The new laundry room carries a fun little secret: all of the ugly crap is plainly accessible, but not really something you see when you look into the room.
Granted, a great deal of the time, there are distractions — like when I do an entire load of red things…
But, for the most part, my makeover project has given me something I’ve always desired: a laundry room and a system that works.
When I first revealed the room last month, one or two of you guys commented that you wanted to know if the picture was just the “pretty” version where I took out the more unsightly cleaning supplies and styled it sans clutter-y stuff. Because, you know — we home bloggers sometimes do that.
But those of you who have been following this blog long enough probably already know the answer: I’m both way too lazy and way too
incompetent unprofessional as a stylist to pull that kind of stunt intentionally. I mean, I’ve literally blogged about bug poop before. Poop.
So, the answer? It was actually yes and no. Mostly, no. The only thing that’s normally in the room that wasn’t in the picture at the time was a bottle of bleach, but that’s because I was out. The rest — detergent pods, the lint trash can, the dryer sheets — it’s all there!

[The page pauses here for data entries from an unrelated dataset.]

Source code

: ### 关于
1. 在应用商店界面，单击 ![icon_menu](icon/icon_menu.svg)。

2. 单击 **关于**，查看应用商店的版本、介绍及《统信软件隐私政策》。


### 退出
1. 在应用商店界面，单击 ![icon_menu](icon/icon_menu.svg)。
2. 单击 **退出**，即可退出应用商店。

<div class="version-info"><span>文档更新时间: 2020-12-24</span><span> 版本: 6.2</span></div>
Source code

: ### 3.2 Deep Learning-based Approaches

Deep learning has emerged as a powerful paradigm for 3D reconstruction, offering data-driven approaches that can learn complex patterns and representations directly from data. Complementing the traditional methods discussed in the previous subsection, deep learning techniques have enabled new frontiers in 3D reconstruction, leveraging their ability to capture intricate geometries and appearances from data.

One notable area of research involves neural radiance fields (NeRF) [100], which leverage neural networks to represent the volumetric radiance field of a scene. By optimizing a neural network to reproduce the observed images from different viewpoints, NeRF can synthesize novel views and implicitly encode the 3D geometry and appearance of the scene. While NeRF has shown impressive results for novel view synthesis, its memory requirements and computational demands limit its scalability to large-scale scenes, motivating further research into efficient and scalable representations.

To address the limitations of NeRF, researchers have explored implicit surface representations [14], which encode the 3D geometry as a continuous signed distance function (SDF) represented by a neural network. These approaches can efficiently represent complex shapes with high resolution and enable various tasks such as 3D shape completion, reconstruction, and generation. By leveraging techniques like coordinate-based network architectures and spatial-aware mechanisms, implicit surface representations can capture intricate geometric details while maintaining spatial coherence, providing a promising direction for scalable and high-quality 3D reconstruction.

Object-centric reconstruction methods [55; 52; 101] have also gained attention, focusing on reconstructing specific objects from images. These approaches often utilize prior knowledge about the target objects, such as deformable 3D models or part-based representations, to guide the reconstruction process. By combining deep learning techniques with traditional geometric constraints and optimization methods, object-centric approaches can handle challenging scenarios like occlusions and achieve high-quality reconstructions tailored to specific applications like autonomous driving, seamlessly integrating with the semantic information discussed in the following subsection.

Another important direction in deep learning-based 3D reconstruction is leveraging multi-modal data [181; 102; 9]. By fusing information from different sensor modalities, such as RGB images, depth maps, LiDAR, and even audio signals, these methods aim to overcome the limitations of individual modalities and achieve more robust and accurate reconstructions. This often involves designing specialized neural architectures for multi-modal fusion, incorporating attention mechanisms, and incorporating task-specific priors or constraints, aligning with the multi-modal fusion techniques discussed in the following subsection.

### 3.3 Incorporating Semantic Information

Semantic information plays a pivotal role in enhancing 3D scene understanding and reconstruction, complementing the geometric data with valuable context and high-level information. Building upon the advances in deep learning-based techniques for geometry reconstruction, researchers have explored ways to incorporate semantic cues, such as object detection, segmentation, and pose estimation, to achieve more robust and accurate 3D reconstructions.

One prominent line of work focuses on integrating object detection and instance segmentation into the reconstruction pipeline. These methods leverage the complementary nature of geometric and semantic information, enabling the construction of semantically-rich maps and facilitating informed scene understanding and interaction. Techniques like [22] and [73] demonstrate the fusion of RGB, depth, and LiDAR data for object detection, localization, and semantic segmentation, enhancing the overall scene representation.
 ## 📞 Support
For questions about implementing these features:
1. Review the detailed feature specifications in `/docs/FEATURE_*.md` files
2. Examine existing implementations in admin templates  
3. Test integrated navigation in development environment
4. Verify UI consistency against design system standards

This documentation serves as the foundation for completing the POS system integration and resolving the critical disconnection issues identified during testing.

Here’s how it breaks down (note: some links contain affiliates):
Dryer sheets — you see that decorative basket on the counter? I picked it up from World Market on clearance a while back, but it’s juuuuust big enough to store dryer sheets in. Granted, I have to toss the box in order to put them in this container, but it adds a fresh linen scent to the rest of the room since the basket isn’t airtight, which is win/win for me.
Laundry pods — I’ve been using laundry pods since I first bought the new washer and dryer, and this ceramic container (pictured below) has been where I stored them both before and after the makeover. I bought the container from Goodwill and had originally intended on using it for plants like I did with the others along the window shelf, but since it also came with a lid (of which, I actually would like to darken with a little bit of my favorite wood restorer to match the countertop), the pods fit in nicely without being seen.
Lint trash — one of the better upgrades in the room from how it was before is kind of stupid in its simplicity. Before, I took a poorly executed DIY rope project and had used it as a trash can for a couple of years.
The problem with it was that it was WAY too large for the purpose of throwing away lint (I do have a lot of it because of Charlie’s shedding, but it was still too big). It took a lot of lint to fill this thing, and the end result was that until a trash can is full, I’ll totally ignore it. So, when room makeover time came, I decided to switch to something smaller and more easily hidden.
The laundry room’s layout is kind of an L-shape; on the other side of this wall is the downstairs powder room, leaving a tiny wall that faces the washer and dryer but is not directly visible from the doorway. So I devised a new plan, taking a few pieces of scrap molding left over from the photography equipment stand in my office. With a little wood glue and some paint, I fashioned a small lip that would act as a hook of sorts, and screwed it onto the wall at about knee height (low enough that any items that were hanging to dry above would not touch it).
Then, I took a small container I found from a shopping spree at my BFF and hung it on the wall (the small lip on the back of the container hooks right onto the makeshift spot I created). It blends in with the white wall color easily, has just enough storage for a few loads of laundry’s worth of lint, and can be dumped out in no time flat (with the rope basket, the lint would cling or get trapped, requiring two hands to clean it out, where this requires only dumping it into the kitchen garbage). Easy solution to an annoying problem! It’s directly across from the door to the dryer, so whenever I empty out the lint trap with each load, it’s right where I need it but not in the way. And sure, I could make it more decorative (for a time, I considered a possible washi tape project), but I prefer the plainness since it makes it more invisible.
Lesser Used Items — things like dry cleaning bags, refill bags and boxes of laundry supplies, etc. are tucked away in the room too, but since I don’t need or use them on a weekly basis, they are stored in the baskets I keep on the top shelf.
So, there you have it: a small number of tweaks, but they have (surprisingly) led to a laundry room that I manage to keep looking spiffy and clean virtually all the time (that red laundry pic you saw up there is mid-folding, but I wanted to keep things real!).
In a future post, I’ll expand a little more on the topic, but I’m kind of surprised at myself lately: I, the perpetual and always-joking-about-not-cleaning slob, might actually be making this house more organized for the long haul.
A house that is finally turning into a home after years of labor: who’da thunk it?